_DATA SHOWN_:

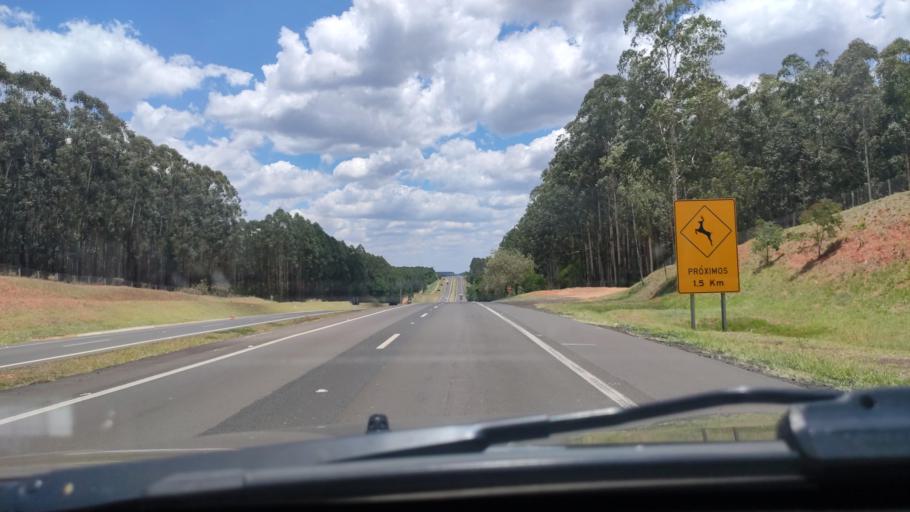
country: BR
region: Sao Paulo
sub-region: Duartina
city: Duartina
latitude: -22.4905
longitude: -49.2499
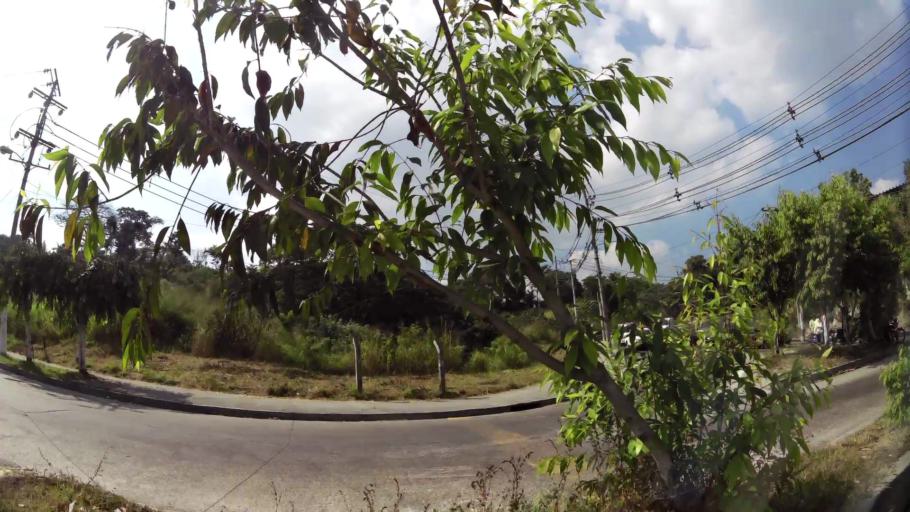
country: SV
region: San Salvador
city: Delgado
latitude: 13.7068
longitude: -89.1706
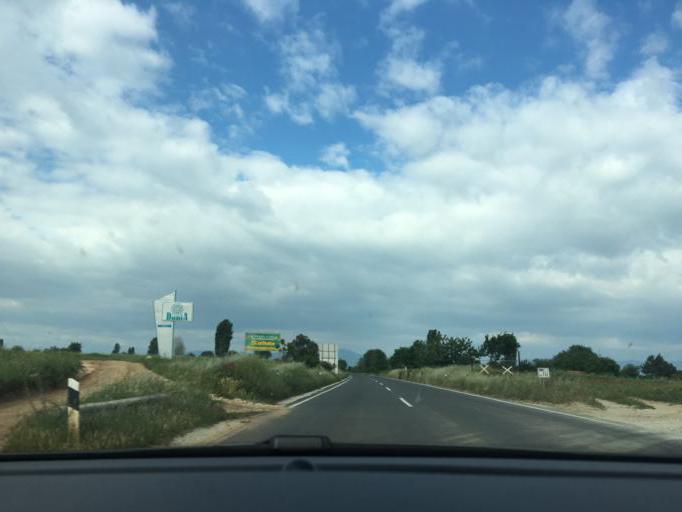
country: MK
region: Prilep
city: Prilep
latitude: 41.3257
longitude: 21.5418
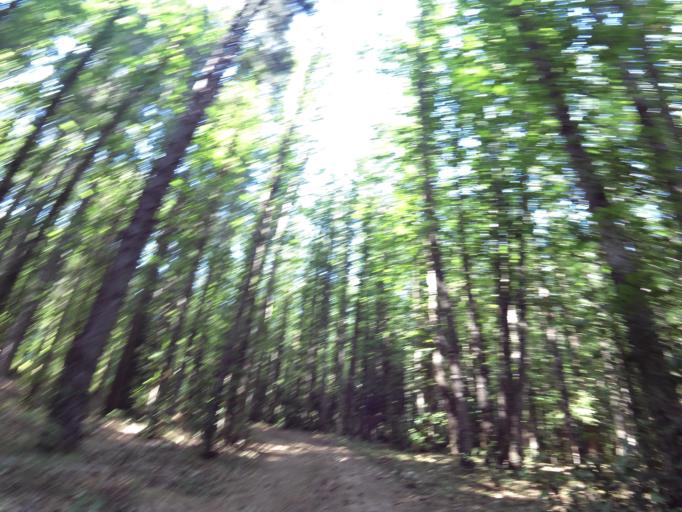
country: IT
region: Calabria
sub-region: Provincia di Vibo-Valentia
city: Nardodipace
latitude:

_AIM_: Could you format everything from the start of the listing through the line containing "sub-region: Provincia di Vibo-Valentia", inclusive, as a numbered list with blank lines and pictures left out?

_ANSWER TO THIS TASK_:
1. country: BR
2. region: Sao Paulo
3. sub-region: Duartina
4. city: Duartina
5. latitude: -22.4905
6. longitude: -49.2499
7. country: SV
8. region: San Salvador
9. city: Delgado
10. latitude: 13.7068
11. longitude: -89.1706
12. country: MK
13. region: Prilep
14. city: Prilep
15. latitude: 41.3257
16. longitude: 21.5418
17. country: IT
18. region: Calabria
19. sub-region: Provincia di Vibo-Valentia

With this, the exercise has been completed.